((

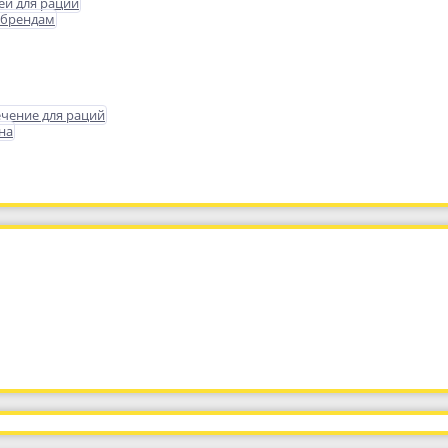
еи для раций
 брендам
чение для раций
на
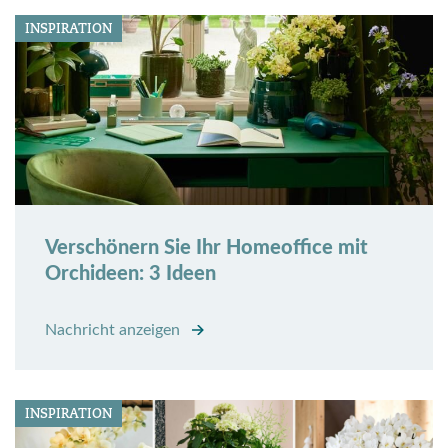
INSPIRATION
Verschönern Sie Ihr Homeoffice mit
Orchideen: 3 Ideen
Nachricht anzeigen
INSPIRATION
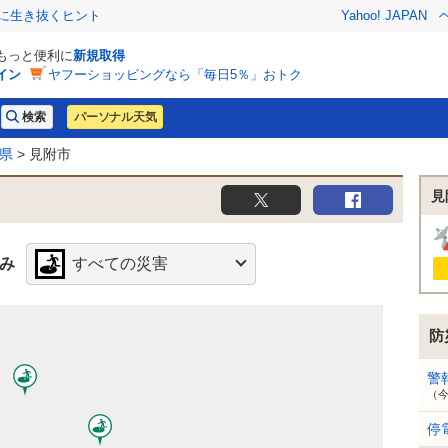
クに生き抜くヒント
Yahoo! JAPAN
でもっと便利に
新規取得
イン
ヤフーショッピングなら「毎日5％」おトク
パーソナル天気
県
> 見附市
見
み
すべての災害
防
警
（
停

))

PROBLEM TO SOLVE → Reproduce the records in full, exactly as they appear, and show none of the pictures.

RESULT OF THIS EXERCISE →
еи для раций
 брендам
чение для раций
на
INSPIRATION
Verschönern Sie Ihr Homeoffice mit
Orchideen: 3 Ideen
Nachricht anzeigen
INSPIRATION
クに生き抜くヒント
Yahoo! JAPAN
でもっと便利に
新規取得
イン
ヤフーショッピングなら「毎日5％」おトク
パーソナル天気
県
> 見附市
見
み
すべての災害
防
警
（
停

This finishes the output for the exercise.